Homeopathy amazes me by the number of otherwise intelligent people that believe in it. Some others do too, such as the UK’s Minister for Health Jeremy Hunt. How he keeps such a job while advocating such beliefs is a mystery.
Homeopathy is total nonsense. Proper scientists agree that it doesn’t work. There is no reliable scientific evidence for it, and no means by which it could possibly work other than invoking a placebo effect. It supposedly relies on dilution of some agent to such a point that not a single molecule of that agent remains.
If you believe in it, try this thought experiment, or do it for real if you prefer.

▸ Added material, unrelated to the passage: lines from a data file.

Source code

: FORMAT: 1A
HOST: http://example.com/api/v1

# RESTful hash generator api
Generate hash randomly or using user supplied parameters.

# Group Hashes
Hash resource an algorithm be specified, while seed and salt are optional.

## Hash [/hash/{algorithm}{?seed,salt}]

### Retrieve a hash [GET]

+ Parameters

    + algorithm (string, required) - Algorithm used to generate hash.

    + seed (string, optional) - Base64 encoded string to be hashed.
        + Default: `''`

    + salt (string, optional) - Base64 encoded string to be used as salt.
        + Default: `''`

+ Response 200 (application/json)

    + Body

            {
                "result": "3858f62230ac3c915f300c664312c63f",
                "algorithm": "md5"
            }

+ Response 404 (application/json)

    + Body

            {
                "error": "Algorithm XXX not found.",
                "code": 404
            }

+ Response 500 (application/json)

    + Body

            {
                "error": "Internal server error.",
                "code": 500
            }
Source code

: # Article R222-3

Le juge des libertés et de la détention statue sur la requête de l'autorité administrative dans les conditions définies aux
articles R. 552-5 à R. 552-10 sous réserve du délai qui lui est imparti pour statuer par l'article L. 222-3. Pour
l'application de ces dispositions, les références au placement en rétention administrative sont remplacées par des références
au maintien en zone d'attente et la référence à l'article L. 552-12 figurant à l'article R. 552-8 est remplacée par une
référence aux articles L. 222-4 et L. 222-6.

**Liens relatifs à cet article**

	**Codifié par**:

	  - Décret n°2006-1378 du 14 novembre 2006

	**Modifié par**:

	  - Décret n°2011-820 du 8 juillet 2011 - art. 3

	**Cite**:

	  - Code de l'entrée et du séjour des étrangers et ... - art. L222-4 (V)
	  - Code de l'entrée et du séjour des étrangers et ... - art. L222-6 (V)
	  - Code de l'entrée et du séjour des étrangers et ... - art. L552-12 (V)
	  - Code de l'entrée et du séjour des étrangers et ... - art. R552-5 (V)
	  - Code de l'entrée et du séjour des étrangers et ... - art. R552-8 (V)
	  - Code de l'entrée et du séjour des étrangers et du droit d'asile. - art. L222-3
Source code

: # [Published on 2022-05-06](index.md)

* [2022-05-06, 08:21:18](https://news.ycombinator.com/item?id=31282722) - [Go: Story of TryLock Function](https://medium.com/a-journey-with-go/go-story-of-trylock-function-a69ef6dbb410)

Either way it will be at least as effective and much cheaper than paying for homeopathic treatment: collect a small bottle of seawater next time you go to a beach, preferably not at a sewage outfall (if you don’t live near the sea, best do the thought experiment). Seawater is of course a very highly diluted solution of anything that has ever flowed into it, including waste remedies from homeopathists at the various stages of dilution, so presumably every drop of it would work for all of the possible ailments that homeopathy can be used for, except that one drop will cover all of them, so it’s far better. So add a tiny drop of the seawater to a glass of fresh water and drink it – no more than that in case your local seawater is polluted. The glass of water must have the same molecular entanglement or quantum interconnectedness or magic or whatever it is as every possible homeopathic remedy and therefore cure every possible thing that homeopathy can cure. Treatment complete. Spend your savings on something more useful. If you have a real ailment, go and see a real doctor.